Exercise. Change "Zabudnuté heslo" to "Zabudnuté meno" in the data from the first line up to and including the line containing "zawierający 170 mln.". Reproduce only those lines, with no other alterations.

Given records.
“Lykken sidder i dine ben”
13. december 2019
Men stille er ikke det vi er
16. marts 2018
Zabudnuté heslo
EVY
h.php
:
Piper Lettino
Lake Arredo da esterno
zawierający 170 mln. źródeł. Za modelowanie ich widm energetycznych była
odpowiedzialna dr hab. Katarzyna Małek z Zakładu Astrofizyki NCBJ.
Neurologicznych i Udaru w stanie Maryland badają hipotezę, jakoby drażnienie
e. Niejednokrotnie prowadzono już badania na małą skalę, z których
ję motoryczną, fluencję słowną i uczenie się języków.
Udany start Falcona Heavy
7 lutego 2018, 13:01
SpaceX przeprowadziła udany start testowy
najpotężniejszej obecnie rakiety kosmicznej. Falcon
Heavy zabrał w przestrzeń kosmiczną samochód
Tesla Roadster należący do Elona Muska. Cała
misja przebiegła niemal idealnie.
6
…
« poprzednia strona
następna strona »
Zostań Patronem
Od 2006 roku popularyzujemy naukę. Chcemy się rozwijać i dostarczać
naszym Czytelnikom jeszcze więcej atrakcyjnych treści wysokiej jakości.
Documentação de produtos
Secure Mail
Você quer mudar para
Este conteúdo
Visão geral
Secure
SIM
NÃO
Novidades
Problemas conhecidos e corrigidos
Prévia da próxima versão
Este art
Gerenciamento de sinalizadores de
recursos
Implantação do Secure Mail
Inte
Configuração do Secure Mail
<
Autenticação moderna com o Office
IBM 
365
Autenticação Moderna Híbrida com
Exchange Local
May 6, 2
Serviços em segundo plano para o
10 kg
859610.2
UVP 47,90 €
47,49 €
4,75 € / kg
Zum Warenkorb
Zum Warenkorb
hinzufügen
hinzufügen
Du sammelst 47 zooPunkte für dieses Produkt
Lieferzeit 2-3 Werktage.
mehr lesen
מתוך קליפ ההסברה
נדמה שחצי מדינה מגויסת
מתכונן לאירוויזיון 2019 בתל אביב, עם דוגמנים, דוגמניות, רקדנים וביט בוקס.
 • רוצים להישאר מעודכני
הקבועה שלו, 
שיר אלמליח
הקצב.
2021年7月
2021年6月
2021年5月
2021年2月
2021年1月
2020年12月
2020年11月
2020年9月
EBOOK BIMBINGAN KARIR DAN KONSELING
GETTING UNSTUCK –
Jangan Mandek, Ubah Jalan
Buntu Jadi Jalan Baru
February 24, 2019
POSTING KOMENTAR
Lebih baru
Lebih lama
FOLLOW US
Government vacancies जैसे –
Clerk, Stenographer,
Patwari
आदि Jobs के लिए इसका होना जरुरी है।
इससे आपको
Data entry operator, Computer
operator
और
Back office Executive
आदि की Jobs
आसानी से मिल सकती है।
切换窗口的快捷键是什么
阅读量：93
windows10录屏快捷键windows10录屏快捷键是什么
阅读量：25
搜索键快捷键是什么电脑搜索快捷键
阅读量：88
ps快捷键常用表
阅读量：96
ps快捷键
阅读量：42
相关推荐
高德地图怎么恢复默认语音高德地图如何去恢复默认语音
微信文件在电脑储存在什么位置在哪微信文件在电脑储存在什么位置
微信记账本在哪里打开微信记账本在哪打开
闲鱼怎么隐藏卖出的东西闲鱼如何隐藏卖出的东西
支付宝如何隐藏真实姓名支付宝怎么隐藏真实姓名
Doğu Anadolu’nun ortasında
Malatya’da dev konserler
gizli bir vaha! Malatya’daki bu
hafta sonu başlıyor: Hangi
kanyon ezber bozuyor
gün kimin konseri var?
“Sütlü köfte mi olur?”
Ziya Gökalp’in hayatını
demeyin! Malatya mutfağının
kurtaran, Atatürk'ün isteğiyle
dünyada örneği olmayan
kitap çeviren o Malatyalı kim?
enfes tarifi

Expected output.
“Lykken sidder i dine ben”
13. december 2019
Men stille er ikke det vi er
16. marts 2018
Zabudnuté meno
EVY
h.php
:
Piper Lettino
Lake Arredo da esterno
zawierający 170 mln. źródeł. Za modelowanie ich widm energetycznych była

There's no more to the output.